In the 36-second video above, Caleb goes through all the motions of early-stage man-versus-pest; a prior confrontation left him spooked, he recounts said incident to us while requesting that we ignore the mess, he reenacts his positioning in the apartment, and right when he imitates the rat’s scream, the whiskered rascal (who’s an absolute unit, by the way) re-enters the fray for a salty runback. Caleb is stunlocked as this chunky Remy impersonator scours the kitchen for crumbs, leftovers, and enthusiasm with which to decorate his miniature pantry hidden in the walls of Caleb’s apartment.

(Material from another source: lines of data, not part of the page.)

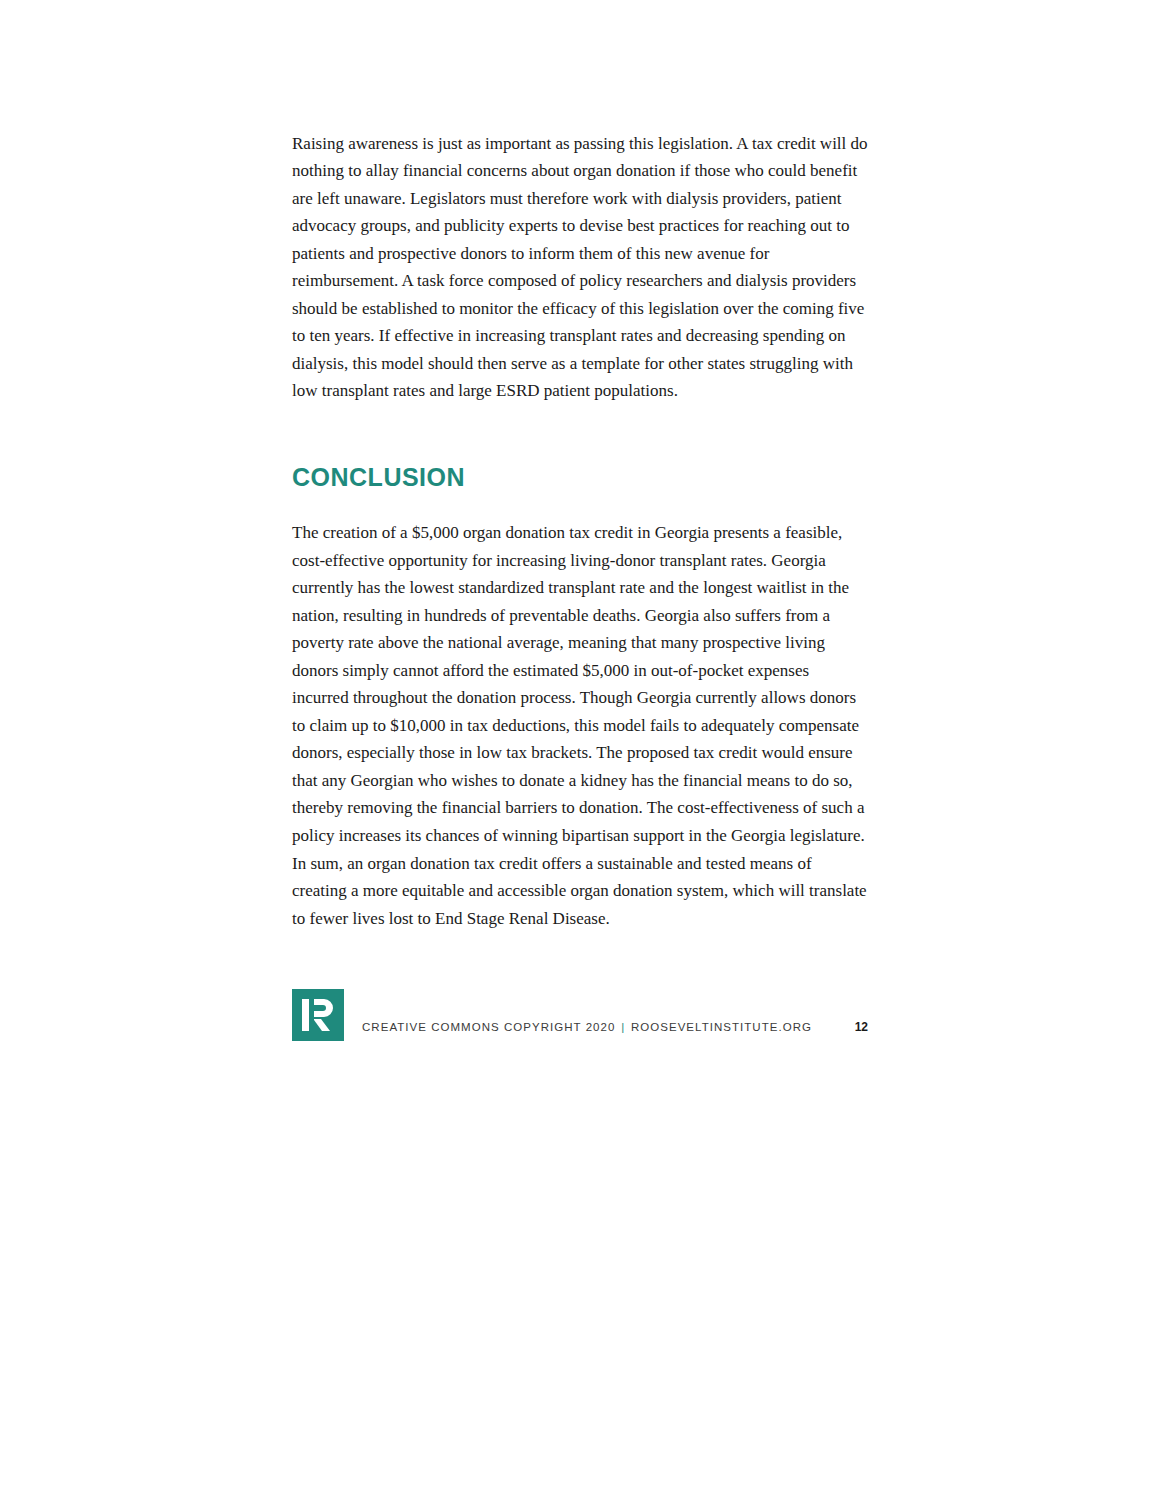Raising awareness is just as important as passing this legislation. A tax credit will do nothing to allay financial concerns about organ donation if those who could benefit are left unaware. Legislators must therefore work with dialysis providers, patient advocacy groups, and publicity experts to devise best practices for reaching out to patients and prospective donors to inform them of this new avenue for reimbursement. A task force composed of policy researchers and dialysis providers should be established to monitor the efficacy of this legislation over the coming five to ten years. If effective in increasing transplant rates and decreasing spending on dialysis, this model should then serve as a template for other states struggling with low transplant rates and large ESRD patient populations.
CONCLUSION
The creation of a $5,000 organ donation tax credit in Georgia presents a feasible, cost-effective opportunity for increasing living-donor transplant rates. Georgia currently has the lowest standardized transplant rate and the longest waitlist in the nation, resulting in hundreds of preventable deaths. Georgia also suffers from a poverty rate above the national average, meaning that many prospective living donors simply cannot afford the estimated $5,000 in out-of-pocket expenses incurred throughout the donation process. Though Georgia currently allows donors to claim up to $10,000 in tax deductions, this model fails to adequately compensate donors, especially those in low tax brackets. The proposed tax credit would ensure that any Georgian who wishes to donate a kidney has the financial means to do so, thereby removing the financial barriers to donation. The cost-effectiveness of such a policy increases its chances of winning bipartisan support in the Georgia legislature. In sum, an organ donation tax credit offers a sustainable and tested means of creating a more equitable and accessible organ donation system, which will translate to fewer lives lost to End Stage Renal Disease.
Creative Commons Copyright 2020|rooseveltinstitute.org
12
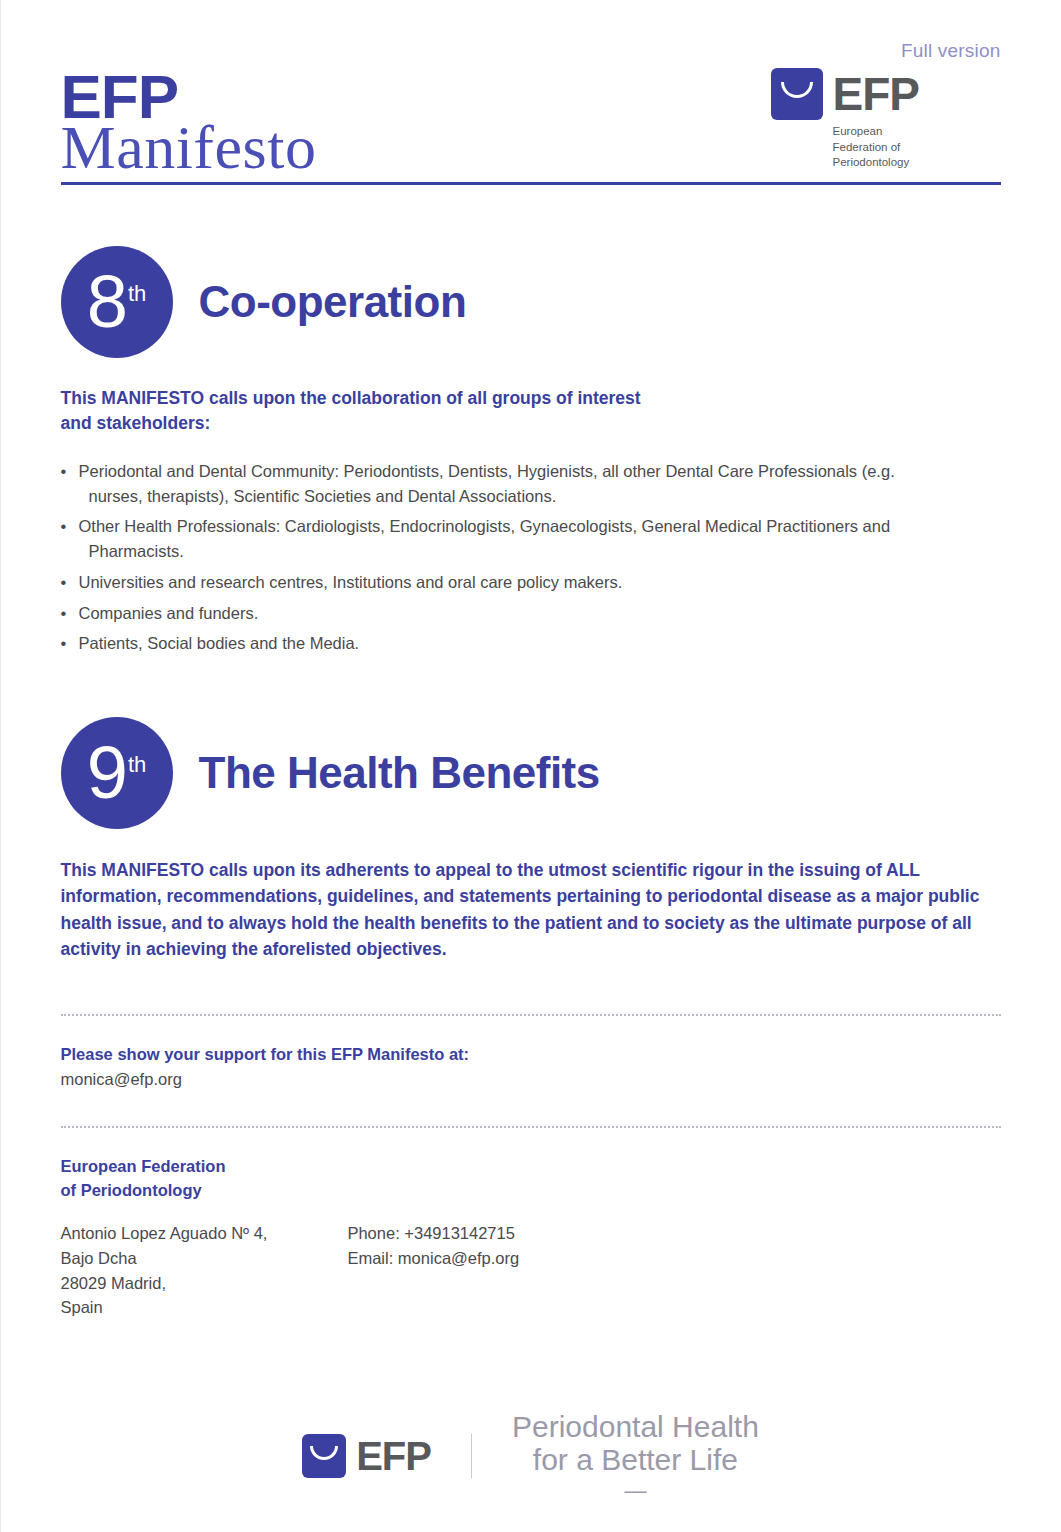Full version
EFP Manifesto
EFP
European
Federation of
Periodontology
8th
Co-operation
This MANIFESTO calls upon the collaboration of all groups of interest
and stakeholders:
Periodontal and Dental Community: Periodontists, Dentists, Hygienists, all other Dental Care Professionals (e.g. nurses, therapists), Scientific Societies and Dental Associations.
Other Health Professionals: Cardiologists, Endocrinologists, Gynaecologists, General Medical Practitioners and Pharmacists.
Universities and research centres, Institutions and oral care policy makers.
Companies and funders.
Patients, Social bodies and the Media.
9th
The Health Benefits
This MANIFESTO calls upon its adherents to appeal to the utmost scientific rigour in the issuing of ALL information, recommendations, guidelines, and statements pertaining to periodontal disease as a major public health issue, and to always hold the health benefits to the patient and to society as the ultimate purpose of all activity in achieving the aforelisted objectives.
Please show your support for this EFP Manifesto at: monica@efp.org
European Federation
of Periodontology
Antonio Lopez Aguado Nº 4,
Bajo Dcha
28029 Madrid,
Spain
Phone: +34913142715
Email: monica@efp.org
EFP
Periodontal Health
for a Better Life
—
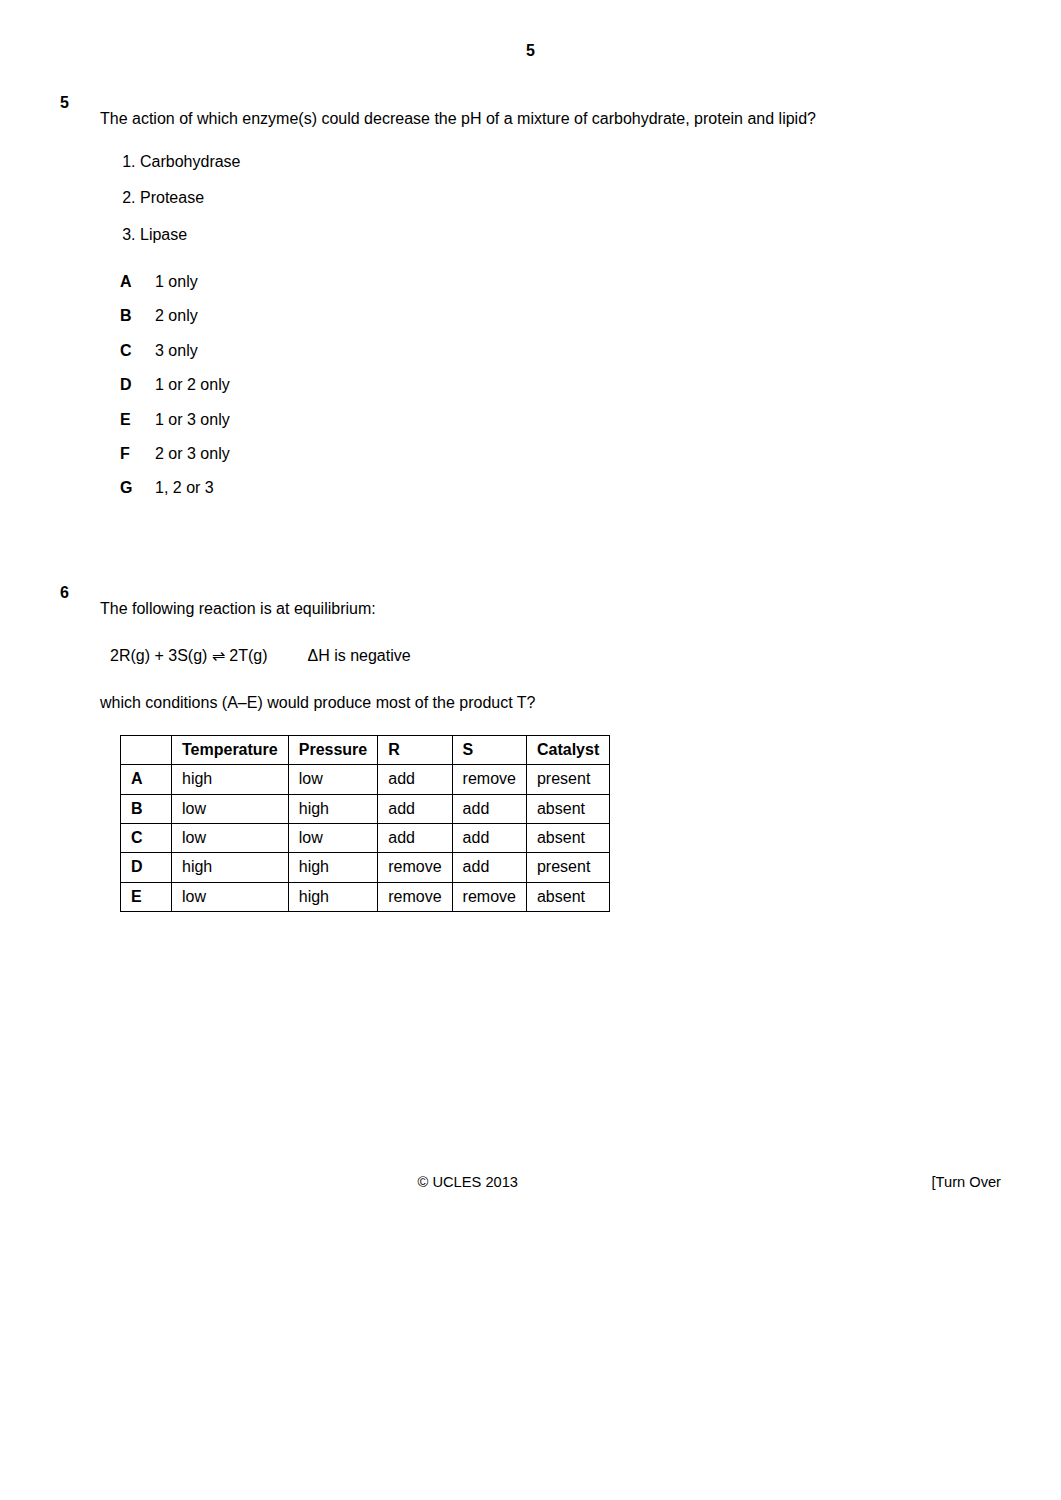5
5
The action of which enzyme(s) could decrease the pH of a mixture of carbohydrate, protein and lipid?
Carbohydrase
Protease
Lipase
A 1 only
B 2 only
C 3 only
D 1 or 2 only
E 1 or 3 only
F 2 or 3 only
G 1, 2 or 3
6
The following reaction is at equilibrium:
2R(g) + 3S(g) ⇌ 2T(g)ΔH is negative
which conditions (A–E) would produce most of the product T?
| | Temperature | Pressure | R | S | Catalyst |
| --- | --- | --- | --- | --- | --- |
| A | high | low | add | remove | present |
| B | low | high | add | add | absent |
| C | low | low | add | add | absent |
| D | high | high | remove | add | present |
| E | low | high | remove | remove | absent |
© UCLES 2013
[Turn Over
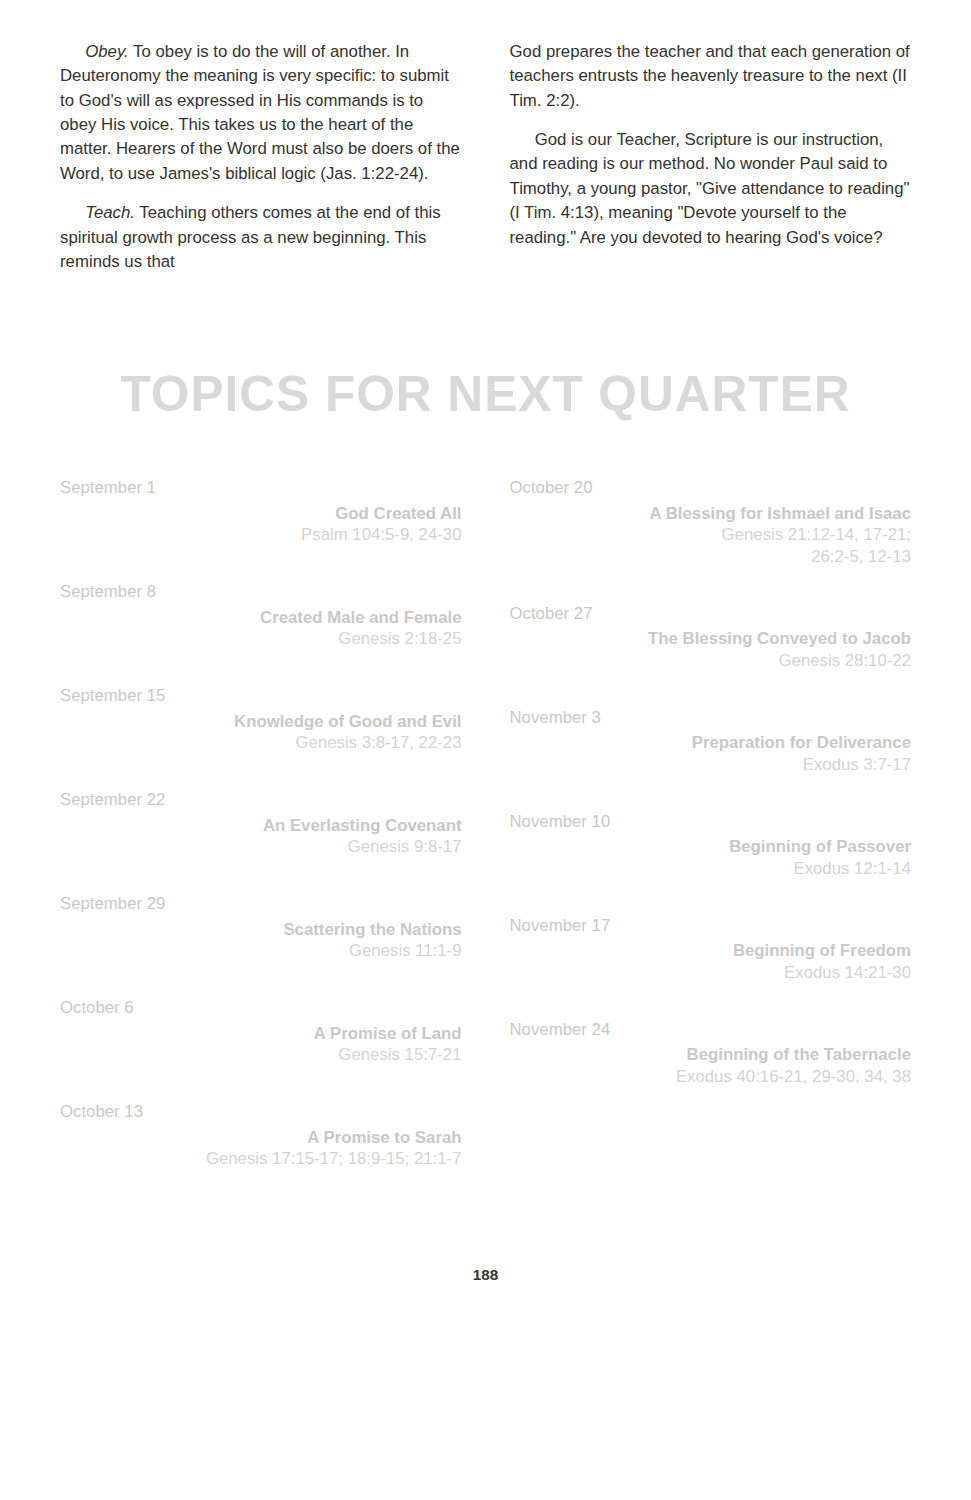Obey. To obey is to do the will of another. In Deuteronomy the meaning is very specific: to submit to God's will as expressed in His commands is to obey His voice. This takes us to the heart of the matter. Hearers of the Word must also be doers of the Word, to use James's biblical logic (Jas. 1:22-24).
Teach. Teaching others comes at the end of this spiritual growth process as a new beginning. This reminds us that
God prepares the teacher and that each generation of teachers entrusts the heavenly treasure to the next (II Tim. 2:2).
God is our Teacher, Scripture is our instruction, and reading is our method. No wonder Paul said to Timothy, a young pastor, "Give attendance to reading" (I Tim. 4:13), meaning "Devote yourself to the reading." Are you devoted to hearing God's voice?
Topics for Next Quarter
September 1
God Created All
Psalm 104:5-9, 24-30
September 8
Created Male and Female
Genesis 2:18-25
September 15
Knowledge of Good and Evil
Genesis 3:8-17, 22-23
September 22
An Everlasting Covenant
Genesis 9:8-17
September 29
Scattering the Nations
Genesis 11:1-9
October 6
A Promise of Land
Genesis 15:7-21
October 13
A Promise to Sarah
Genesis 17:15-17; 18:9-15; 21:1-7
October 20
A Blessing for Ishmael and Isaac
Genesis 21:12-14, 17-21;
26:2-5, 12-13
October 27
The Blessing Conveyed to Jacob
Genesis 28:10-22
November 3
Preparation for Deliverance
Exodus 3:7-17
November 10
Beginning of Passover
Exodus 12:1-14
November 17
Beginning of Freedom
Exodus 14:21-30
November 24
Beginning of the Tabernacle
Exodus 40:16-21, 29-30, 34, 38
188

Now, there’s a part in each one of us that kinda wants to see how much the rat gets away with before Caleb puts his foot down, but rats in the kitchen is no joke. According to Abell Pest Control, the biggest danger that these rodents pose is the diseases that they carry, which they can pass on via contact or by airborne aromas left by their droppings. Such diseases include plague bacteria, hantavirus pulmonary syndrome (which is a serious respiratory disease), and the potentially-fatal salmonellosis. Moreover, rats are capable of pretty severe structural damage; chewing through drywall can open the floodgates to more infestations, while one nibble on the wrong wire can cause a more elemental incident.

Moral of the story? Quit letting Pixar convince you that big problems are actually just whimsical little adventures waiting to snap up a nomination for the Academy Award for Best Original Screenplay. If a giant blue monster shows up in your room, you book it the hell out of there instead of trying to befriend it, and if a rat shows up in your kitchen, you shuffle it out of your kitchen as firmly as you can instead of putting it on top of your head.